For all the headlines – Baby Giro, national champion, early WorldTour promotion – the way Omrzel talks about status in the bunch is still very simple.
He says older riders definitely know who he is now, and yes, they test him. “They know,” he laughed. “When we hit the climbs I’m always there, and they know I’m competitive. Of course they test the limits a bit because I’m young – they like to prod me a little. But in the end, the legs always show who belongs where.”
He’s already being handed leadership too. “This was my first year in that role, and it took some getting used to,” he said. “But when you connect with the guys, when the atmosphere and energy in the team are good and everyone gets along, then it’s not difficult at all.”

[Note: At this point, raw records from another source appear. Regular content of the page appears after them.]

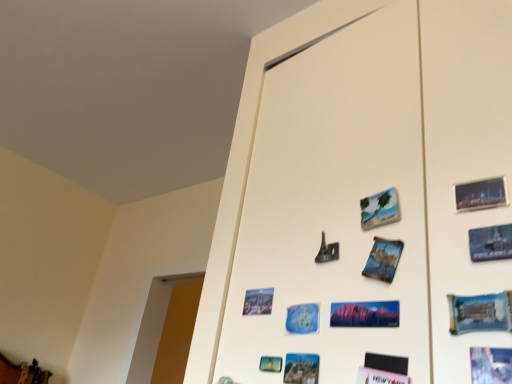
Question: From the image's perspective, is beige matte postcard at upper center, which is the third postcard in right-to-left order, located above or below matte paper postcard at lower center, arranged as the 1th postcard when viewed from the left?

Choices:
 (A) below
 (B) above

Answer: (B)

Question: Is beige matte postcard at upper center, arranged as the sixth postcard when viewed from the left, inside the boundaries of matte paper postcard at lower center, positioned as the eighth postcard in right-to-left order, or outside?

Choices:
 (A) inside
 (B) outside

Answer: (B)

Question: Based on their relative distances, which object is nearer to the blue paper postcard at lower center, which appears as the second postcard when viewed from the left?

Choices:
 (A) blue glossy postcard at lower right, the second postcard positioned from the right
 (B) metallic gold jewelry at lower left
 (C) matte red rock formation at center, the fourth postcard in the left-to-right sequence
 (D) blue paper postcard at lower right, the 8th postcard from the left
 (E) metallic silver eiffel tower at center

Answer: (C)

Question: Considering the real-world distances, which object is closest to the beige matte postcard at upper center, which is the third postcard in right-to-left order?

Choices:
 (A) matte paper postcard at lower center, arranged as the 1th postcard when viewed from the left
 (B) metallic silver eiffel tower at center
 (C) blue paper postcard at center, the fifth postcard positioned from the left
 (D) matte red rock formation at center, the 5th postcard when ordered from right to left
 (E) blue paper postcard at lower center, which appears as the second postcard when viewed from the left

And he’s still happy to ride as a helper when asked – a quality that matters in a WorldTour environment where young leaders can arrive loud and entitled. “At the Tours of Slovenia and Croatia I said straight away that I was happy to help others,” Omrzel added. “I know it can sometimes be difficult for older riders when someone younger joins, gives instructions, or maybe rides slightly better, but I think I handle such situations well – and I also know I still have a lot to learn.”
“You learn the most in crisis”
Perhaps the most striking thing about Omrzel is how little of his self-belief sounds performative. When he talks about form dips, he doesn’t spin them. “I think the moments of disappointment are the most important in sport,” he said. “When everything is going perfectly, nothing feels difficult. But in crisis moments, when you have to fight through it, that’s where you learn and grow the most.”

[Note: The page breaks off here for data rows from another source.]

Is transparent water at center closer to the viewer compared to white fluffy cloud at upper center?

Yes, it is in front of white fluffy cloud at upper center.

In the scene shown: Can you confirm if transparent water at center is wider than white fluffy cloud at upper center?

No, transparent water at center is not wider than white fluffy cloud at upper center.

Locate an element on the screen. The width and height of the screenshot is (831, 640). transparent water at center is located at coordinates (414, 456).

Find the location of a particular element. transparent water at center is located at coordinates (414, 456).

He said he simply wasn’t at the right point in the form cycle after the Giro Next Gen. “It’s very hard in one season to hit top shape twice,” he explained. “l’Avenir came a bit too soon after the Giro. I didn’t feel great. I had to rebuild.”

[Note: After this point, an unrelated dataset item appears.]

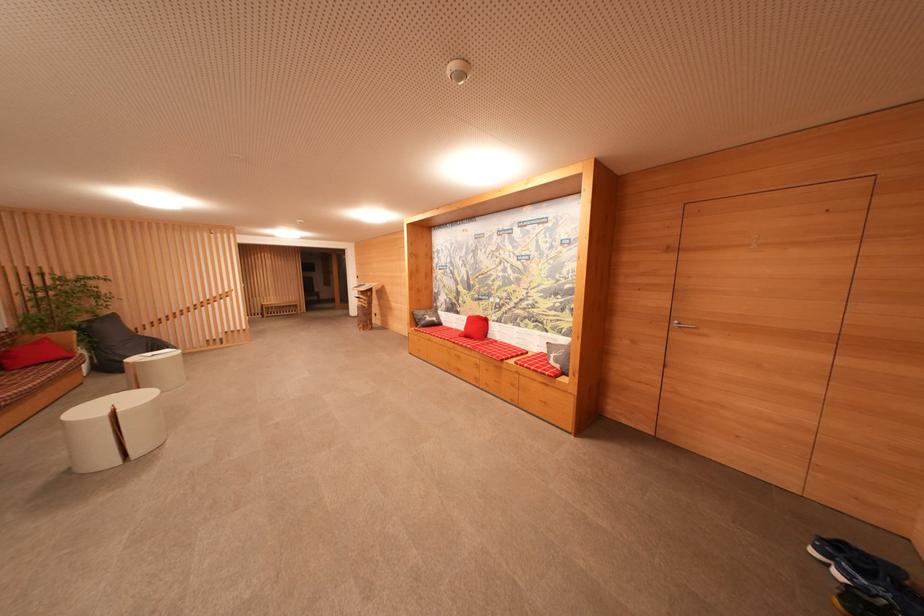
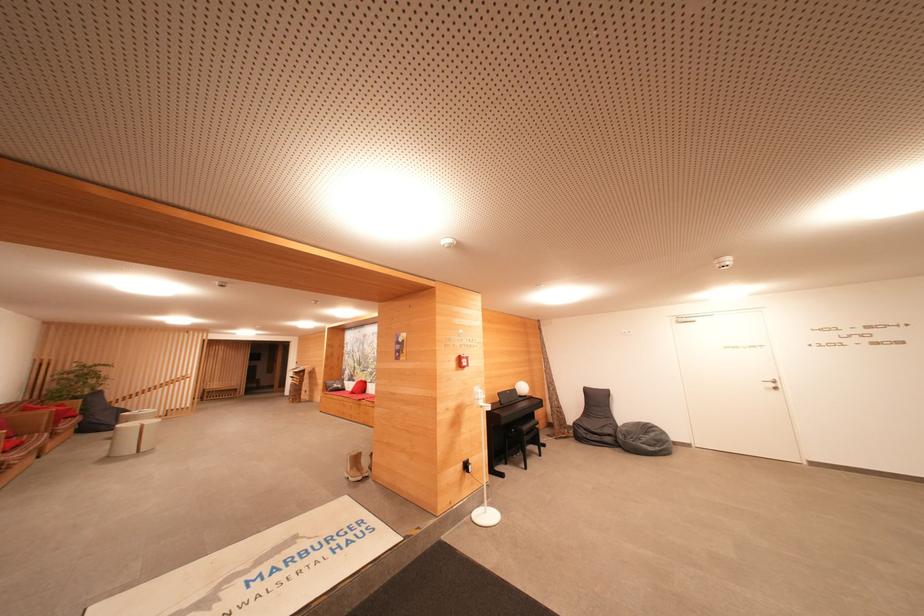
Find the pixel in the second image that matches point 117,320 in the first image.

Then, quietly, he did. Things “clicked” again at the World Championships and carried into Croatia – exactly the pattern Bahrain Victorious wanted to see from a future GC leader.
The next stepThere are two clear storylines around Jakob Omrzel now. The first is projection: a 19-year-old Slovenian climber, Baby Giro winner, national champion, soon to wear Bahrain Victorious colours at WorldTour level. You don’t have to work hard to find people using the phrase “the next Tadej Pogacar.”
The second is intention: he isn’t in a hurry, but he isn’t casual either. He’s already talking like a rider who thinks in multi-year arcs, not just in podium photos. “If I want to have a high-quality career that also lasts a long time, there’s no harm in waiting a bit longer,” he said. “It’s better to focus on week-long races than to rush into three-week ones.”
And for all the talk of patience, there’s one obvious ambition: to do what Pogacar does – not just on the bike, but in life. “Tadej isn’t the best in the world only because he is an incredible talent,” Omrzel said. “He dedicates all his time to cycling… Everything in his life is structured around cycling: diet, rest, training. He does everything at 100%. That’s why he is the best rider in the world.”